Will Afghan Fiasco Lead to the End of NATO?

by Jeffrey Steinberg

February 4, 2008 (LPAC)--Nearly seven years into the NATO occupation of Afghanistan, following the post-911 U.S. invasion, serious rifts are coming to the surface among the NATO allies, over how to proceed. Both American and European defense officials are nearly unanimous that the current course of action is not succeeding, and that the Afghan-Pakistani border region has become a new command and control hub for Al Qaeda and Taliban forces. In effect, the war has been hopelessly, irreversibly lost, from a military standpoint. And the 42,000 NATO troops currently deployed in Afghanistan are incapable of waging the kind of counterinsurgency campaign needed to unseat the insurgents--not to mention the skyrocketing opium production, which is generating an estimated $1 billion in black market revenue inside the country. In response to this crisis, which could reach disaster proportions in April-May of this year, when Afghan elections are scheduled, and a major Taliban offensive in expected, U.S. Defense Secretary Robert Gates has written to his counterparts in all of the other NATO countries, asking for a deployment of additional forces. However, Gates, himself, acknowledges that European NATO forces are not trained to conduct the kind of counterinsurgency warfare being proposed to disrupt and unseat the insurgency. And the Secretary was forcefully told by the Joint Chiefs of Staff, according to Pentagon sources, that the U.S. cannot afford to send any additional troops to Afghanistan, because the U.S. Army is “broken” and the Marine Corps is a close second. Despite these JCS warnings, which Secretary Gates reportedly endorsed, President Bush recently ordered the deployment of 3,200 U.S. Marines from the Second Marine Expeditionary Force into southern Afghanistan, to reinforce U.S. and British troops there.

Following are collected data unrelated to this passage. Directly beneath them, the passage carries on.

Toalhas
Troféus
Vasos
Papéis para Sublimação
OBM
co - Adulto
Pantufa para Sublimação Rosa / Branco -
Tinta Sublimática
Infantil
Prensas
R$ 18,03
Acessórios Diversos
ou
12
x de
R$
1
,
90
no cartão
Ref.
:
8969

As Lyndon and Helga LaRouche emphasized in statements in the past 24 hours, the Afghanistan situation is lost, from a military standpoint, and any kind of idea that a new “surge” of NATO forces can bring stability to the country and the region is pure folly. What’s more, the fragile nature of the parliamentary governments in most of Western Europe, including Germany, which leads the NATO contingent in Afghanistan, virtually insures that any increase in military operations, resulting in increasing casualties, will create further instability inside the European NATO community. Ultimately it could bring down more than one European government.

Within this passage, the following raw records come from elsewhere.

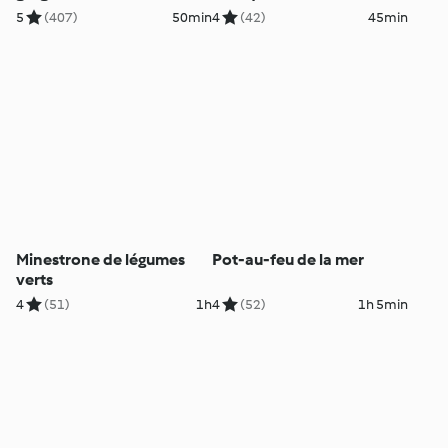
5
(407)
50min
4
(42)
45min
Minestrone de légumes
Pot-au-feu de la mer
verts
4
(51)
1h
4
(52)
1h 5min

It is in this context that Lyndon LaRouche strongly denounced the latest scam by the neocon American Enterprise Institute, which is promoting a new American military “surge,” modeled on the Iraq surge, to add 12,000 American troops--three combat brigades--to the 26,000 American troops already deployed in Afghanistan. The AEI report, prepared in the past week by the same cast of characters, led by Fred Kagan and Gen. Jack Keane (USA-ret.), not only calls for the expansion of American counterinsurgency (“global war on terrorism”) operations inside Afghanistan. It also calls for American and NATO military operations inside Pakistan--unless the Pakistani government launches its own invasion into the Northwest Frontier Province and the Federally Administered Tribal Areas (“FATA”) bordering Afghanistan. Such insane conduct by the Bush Administration, which is eminently capable of such stupidity, LaRouche warned, could assure the breakup of Pakistan, as well as the further unraveling of Afghanistan. And this is precisely the kind of “managed chaos” and “post-Westphalia” destabilization that has been Britain's longstanding policy towards this region.

Some U.S. military specialists have observed that, if the Bush Administration adopts the insane “surge” plan coming out of the AEI “Afghan Planning Group,” the one likely outcome will be the final demise of NATO, which outlived its usefulness the moment that the Soviet Union collapsed 16 years ago.